The central bank held its benchmark rate near zero Thursday, showing policy makers think inflation still has a way to go to reach their 2 per cent target amid an uncertain outlook for global economic growth. “China is a concern, and oil prices look set to take another leg lower“.
Given the USA dollar’s role as a universal currency, the Fed’s rate hike will have a wide spillover effect.
That unknown is the worldwide economy.
It added that the risks to the U.S. economy remained almost balanced but that it was “monitoring developments abroad”. Higher rates could dent demand for non-interest paying bullion, while boosting the dollar.
The FOMC statement said that household spending and business investment were increasing at a moderate pace, and that home construction was picking up, but exports were “soft”.
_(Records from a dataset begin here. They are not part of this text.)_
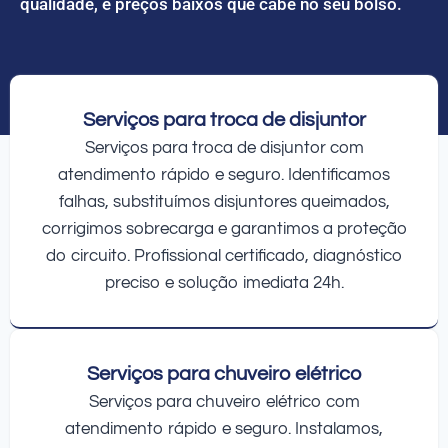
qualidade, e preços baixos que cabe no seu bolso.
Serviços para troca de disjuntor
Serviços para troca de disjuntor com
atendimento rápido e seguro. Identificamos
falhas, substituímos disjuntores queimados,
corrigimos sobrecarga e garantimos a proteção
do circuito. Profissional certificado, diagnóstico
preciso e solução imediata 24h.
Serviços para chuveiro elétrico
Serviços para chuveiro elétrico com
atendimento rápido e seguro. Instalamos,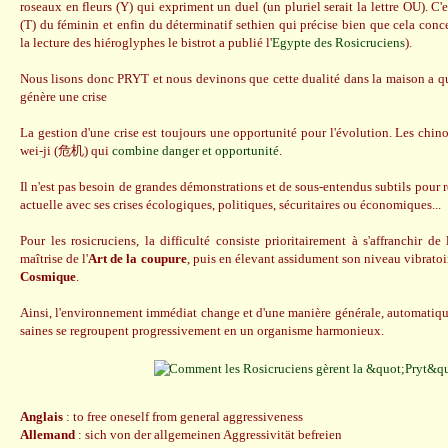
roseaux en fleurs (Y) qui expriment un duel (un pluriel serait la lettre OU). C'
(T) du féminin et enfin du déterminatif sethien qui précise bien que cela con
la lecture des hiéroglyphes le bistrot a publié l'
Egypte des Rosicruciens
).
Nous lisons donc PRYT et nous devinons que cette dualité dans la maison a q
génère une crise
La gestion d'une crise est toujours une opportunité pour l'évolution. Les chin
wei-ji (危机) qui
combine danger et opportunité
.
Il n'est pas besoin de grandes démonstrations et de sous-entendus subtils pour r
actuelle avec ses crises écologiques, politiques, sécuritaires ou économiques...
Pour les rosicruciens, la difficulté consiste prioritairement à s'affranchir de 
maîtrise de l'
Art de la coupure
, puis en élevant assidument son niveau vibratoir
Cosmique
.
Ainsi, l'environnement immédiat change et d'une manière générale, automatique 
saines se regroupent progressivement en un organisme harmonieux.
Anglais
: to free oneself from general aggressiveness
Allemand
: sich von der allgemeinen Aggressivität befreien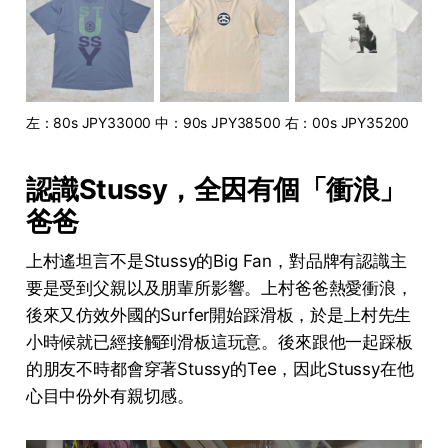
左：80s JPY33000 中：90s JPY38500 右：00s JPY35200
認識Stussy，全因有個「衝浪」
爸爸
上村遙坦言不是Stussy的Big Fan，對品牌有認識主
要是受到父親以及朋輩所影響。上村爸爸熱愛衝浪，
後來又仿效外國的Surfer開始踩滑板，於是上村先生
小時候就已經接觸到滑板這玩意。後來跟他一起踩板
的朋友不時都會穿著Stussy的Tee，因此Stussy在他
心目中份外有親切感。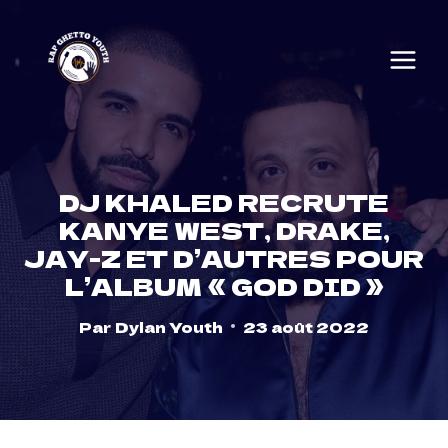
Skip
to
content
DJ KHALED RECRUTE
KANYE WEST, DRAKE,
JAY-Z ET D’AUTRES POUR
L’ALBUM « GOD DID »
Par
Dylan Youth
23 août 2022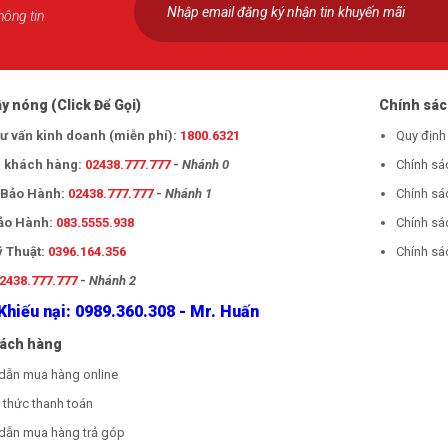
hông tin
y nóng (Click Để Gọi)
Chính sá
tư vấn kinh doanh (miễn phí):
1800.6321
Quy định
 khách hàng:
02438.777.777
-
Nhánh 0
Chính sá
- Bảo Hành:
02438.777.777
-
Nhánh 1
Chính sá
Bảo Hành:
083.5555.938
Chính sá
ỹ Thuật:
0396.164.356
Chính sác
2438.777.777
-
Nhánh 2
Khiếu nại: 0989.360.308 - Mr. Huấn
hách hàng
dẫn mua hàng online
thức thanh toán
dẫn mua hàng trả góp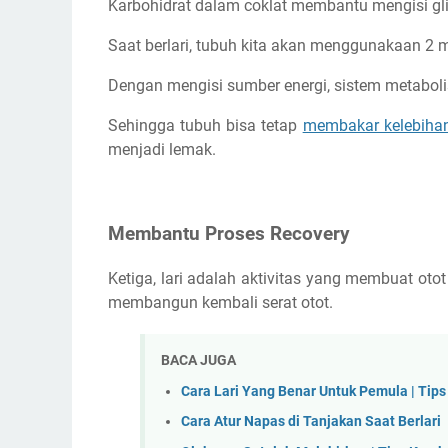
Karbohidrat dalam coklat membantu mengisi gli
Saat berlari, tubuh kita akan menggunakaan 2 
Dengan mengisi sumber energi, sistem metaboli
Sehingga tubuh bisa tetap
membakar kelebihan
menjadi lemak.
Membantu Proses Recovery
Ketiga, lari adalah aktivitas yang membuat ot
membangun kembali serat otot.
BACA JUGA
Cara Lari Yang Benar Untuk Pemula | Tip
Cara Atur Napas di Tanjakan Saat Berlari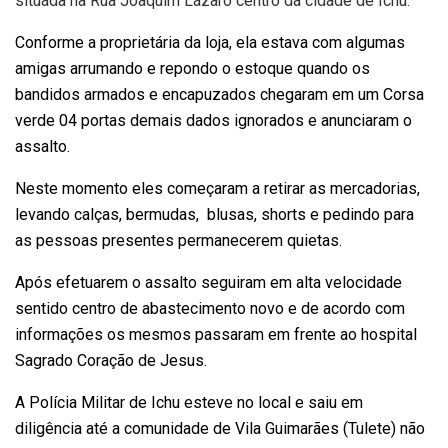
situada na Rua Joaquim Lázaro centro da cidade de Ichu.
Conforme a proprietária da loja, ela estava com algumas
amigas arrumando e repondo o estoque quando os
bandidos armados e encapuzados chegaram em um Corsa
verde 04 portas demais dados ignorados e anunciaram o
assalto.
Neste momento eles começaram a retirar as mercadorias,
levando calças, bermudas, blusas, shorts e pedindo para
as pessoas presentes permanecerem quietas.
Após efetuarem o assalto seguiram em alta velocidade
sentido centro de abastecimento novo e de acordo com
informações os mesmos passaram em frente ao hospital
Sagrado Coração de Jesus.
A Polícia Militar de Ichu esteve no local e saiu em
diligência até a comunidade de Vila Guimarães (Tulete) não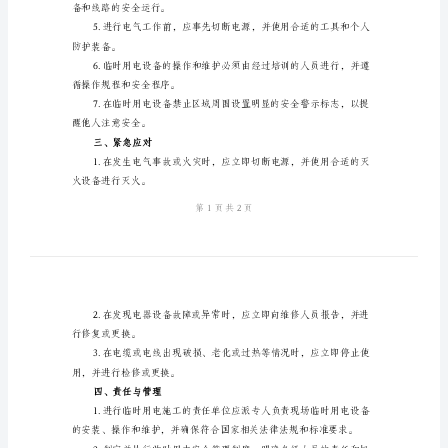
现
场
参考和制定防护措施时使用。
临
二、安全措施
时
用
燃易爆物品保持一定的安全距离。
电
防
经过必要的绝缘测试。
护
范
本
维修。
一、
背
备和线路的安全运行。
Stocks ended mostly lower after a volatile day as traders tried to decide on the path of interest rates.
“This is probably a stimulus for a little longer”, Mokrzan said.
Fed Chair Janet Yellen retreated on the impending rise due to concerns regarding the global economy and China’s slowdown. The Wall Street Journal’s editorial board wrote, “The Fed predicts a stronger economy and rising inflation next year, but somehow they never arrive”.
Another possible explanation for the stock selloff today: investors were split on what the Fed was going to do.
Bond investors seemed cheered by the Fed’s decision to keep rates ultra-low.
The vote to maintain the interest rates at the range of 0 to 2.5% was 9-1. Jeffrey Lacker was the one Fed governor to dissent, arguing for a quarter-point increase. By contrast, inflation remains subdued, with the Fed’s preferred indicator at just 0.3 percent.
John Williams, a centrist and president of the San Francisco Fed, said the arguments for and against beginning to tighten USA monetary policy are about balanced now that the economy is on solid footing, giving him confidence in continued economic and labor market growth.
Both he and Boston College economics professor Robert Murphy said they anticipate a December rate hike, since the Fed “doesn’t want to surprise the markets”, Yaylaci said, “especially in the midst of current financial volatility”. Goldman Sachs economists, who have been calling for the first rate hike to happen in December, believe strongly that we certainly won’t see a rate hike in October.
That was underscored by a downward turn in the U.S. consumer price index on Wednesday, confounding Fed hopes of seeing a pickup in inflation.
In Asia, Japan’s Nikkei shed 2%. Its stock fell $1.31, or 1.5 percent, to $83.95.